BRIEF: Return the lines of the data below exactly. Start at the first and end with the line containing "thumb tip: (204, 702)".

*** Opening RECORDED DATA ***

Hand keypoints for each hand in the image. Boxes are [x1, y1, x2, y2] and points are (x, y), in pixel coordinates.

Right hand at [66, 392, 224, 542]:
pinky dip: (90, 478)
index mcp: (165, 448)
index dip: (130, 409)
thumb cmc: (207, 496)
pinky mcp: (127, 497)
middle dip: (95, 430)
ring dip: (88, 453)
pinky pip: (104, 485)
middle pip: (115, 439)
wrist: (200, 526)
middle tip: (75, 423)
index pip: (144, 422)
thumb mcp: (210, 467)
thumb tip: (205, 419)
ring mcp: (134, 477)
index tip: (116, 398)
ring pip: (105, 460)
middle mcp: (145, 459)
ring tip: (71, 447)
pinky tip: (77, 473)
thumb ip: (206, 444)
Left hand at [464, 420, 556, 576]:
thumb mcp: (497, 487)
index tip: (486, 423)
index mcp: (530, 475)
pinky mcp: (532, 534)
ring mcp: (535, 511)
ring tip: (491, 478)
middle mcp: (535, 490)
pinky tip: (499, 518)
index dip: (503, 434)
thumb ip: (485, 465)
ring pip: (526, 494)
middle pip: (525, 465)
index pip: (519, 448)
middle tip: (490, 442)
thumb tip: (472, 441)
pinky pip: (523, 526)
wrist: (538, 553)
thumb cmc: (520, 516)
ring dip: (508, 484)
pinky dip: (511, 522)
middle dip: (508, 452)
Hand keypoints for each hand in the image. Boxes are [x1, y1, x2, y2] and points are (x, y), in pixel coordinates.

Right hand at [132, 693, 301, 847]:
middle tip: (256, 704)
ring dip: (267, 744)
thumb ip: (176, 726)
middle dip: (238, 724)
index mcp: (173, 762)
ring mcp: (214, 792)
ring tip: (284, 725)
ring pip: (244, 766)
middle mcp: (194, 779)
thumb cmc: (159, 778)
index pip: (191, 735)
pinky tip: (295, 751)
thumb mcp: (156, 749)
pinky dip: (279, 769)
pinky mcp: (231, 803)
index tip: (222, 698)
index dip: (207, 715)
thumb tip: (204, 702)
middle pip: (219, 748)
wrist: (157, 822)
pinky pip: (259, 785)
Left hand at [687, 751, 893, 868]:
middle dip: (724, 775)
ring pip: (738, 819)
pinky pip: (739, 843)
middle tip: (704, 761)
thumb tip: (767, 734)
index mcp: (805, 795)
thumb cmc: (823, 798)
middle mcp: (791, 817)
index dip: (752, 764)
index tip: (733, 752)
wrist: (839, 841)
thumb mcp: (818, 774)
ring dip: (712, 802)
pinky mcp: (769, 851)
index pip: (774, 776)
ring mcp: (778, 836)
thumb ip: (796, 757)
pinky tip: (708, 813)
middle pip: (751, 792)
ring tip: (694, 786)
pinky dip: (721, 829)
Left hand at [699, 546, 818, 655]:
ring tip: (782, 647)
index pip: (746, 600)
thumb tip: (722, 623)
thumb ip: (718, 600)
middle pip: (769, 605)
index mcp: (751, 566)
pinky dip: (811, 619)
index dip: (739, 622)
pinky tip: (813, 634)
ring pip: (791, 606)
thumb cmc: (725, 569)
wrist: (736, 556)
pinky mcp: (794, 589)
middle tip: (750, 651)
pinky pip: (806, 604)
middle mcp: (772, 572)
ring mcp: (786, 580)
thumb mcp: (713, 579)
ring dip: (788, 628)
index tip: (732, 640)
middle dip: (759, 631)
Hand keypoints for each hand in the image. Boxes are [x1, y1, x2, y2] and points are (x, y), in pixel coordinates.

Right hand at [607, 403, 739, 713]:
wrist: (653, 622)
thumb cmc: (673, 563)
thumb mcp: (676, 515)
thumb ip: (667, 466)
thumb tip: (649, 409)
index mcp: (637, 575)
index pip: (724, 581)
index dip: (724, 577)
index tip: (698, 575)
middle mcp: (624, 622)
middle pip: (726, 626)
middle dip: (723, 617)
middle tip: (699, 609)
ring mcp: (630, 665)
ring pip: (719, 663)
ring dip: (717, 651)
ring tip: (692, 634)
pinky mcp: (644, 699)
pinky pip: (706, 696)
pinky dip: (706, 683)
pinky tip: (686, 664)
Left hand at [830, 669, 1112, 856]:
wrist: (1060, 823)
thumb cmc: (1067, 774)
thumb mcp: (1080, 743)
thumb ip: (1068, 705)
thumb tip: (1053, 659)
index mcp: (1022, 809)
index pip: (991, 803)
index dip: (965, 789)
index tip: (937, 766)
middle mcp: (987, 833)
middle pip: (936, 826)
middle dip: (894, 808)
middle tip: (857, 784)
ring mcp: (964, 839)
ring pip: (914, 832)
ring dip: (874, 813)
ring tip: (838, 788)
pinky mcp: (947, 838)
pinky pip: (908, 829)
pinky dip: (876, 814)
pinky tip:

*** Closing RECORDED DATA ***

EXERCISE RESPONSE:
Hand keypoints for each hand in the image. Boxes are [x1, y1, x2, y2] and points are (x, y), in pixel coordinates.

Right hand at [66, 392, 224, 542]:
pinky dip: (90, 478)
index mcp: (165, 448)
index dip: (130, 409)
thumb cmc: (207, 496)
pinky mcp: (127, 497)
middle dip: (95, 430)
ring dip: (88, 453)
pinky pip: (104, 485)
middle pip: (115, 439)
wrist: (200, 526)
middle tip: (75, 423)
index pip: (144, 422)
thumb mcp: (210, 467)
thumb tip: (205, 419)
ring mcp: (134, 477)
index tip: (116, 398)
ring pip: (105, 460)
middle mcp: (145, 459)
ring tip: (71, 447)
pinky tip: (77, 473)
thumb ip: (206, 444)
Left hand at [464, 420, 556, 576]:
thumb mcp: (497, 487)
index tip: (486, 423)
index mcp: (530, 475)
pinky mcp: (532, 534)
ring mcp: (535, 511)
ring tip: (491, 478)
middle mcp: (535, 490)
pinky tip: (499, 518)
index dip: (503, 434)
thumb ip: (485, 465)
ring pip: (526, 494)
middle pip: (525, 465)
index pip: (519, 448)
middle tip: (490, 442)
thumb tip: (472, 441)
pinky pip: (523, 526)
wrist: (538, 553)
thumb cmc: (520, 516)
ring dip: (508, 484)
pinky dip: (511, 522)
middle dip: (508, 452)
Hand keypoints for each hand in the image. Boxes are [x1, y1, x2, y2] and points are (x, y), in pixel coordinates.

Right hand at [132, 693, 301, 847]:
middle tip: (256, 704)
ring dip: (267, 744)
thumb ip: (176, 726)
middle dip: (238, 724)
index mcp: (173, 762)
ring mcp: (214, 792)
ring tip: (284, 725)
ring pip: (244, 766)
middle mcp: (194, 779)
thumb cmc: (159, 778)
index pip: (191, 735)
pinky tip: (295, 751)
thumb mcp: (156, 749)
pinky dip: (279, 769)
pinky mcp: (231, 803)
index tip: (222, 698)
index dip: (207, 715)
thumb tip: (204, 702)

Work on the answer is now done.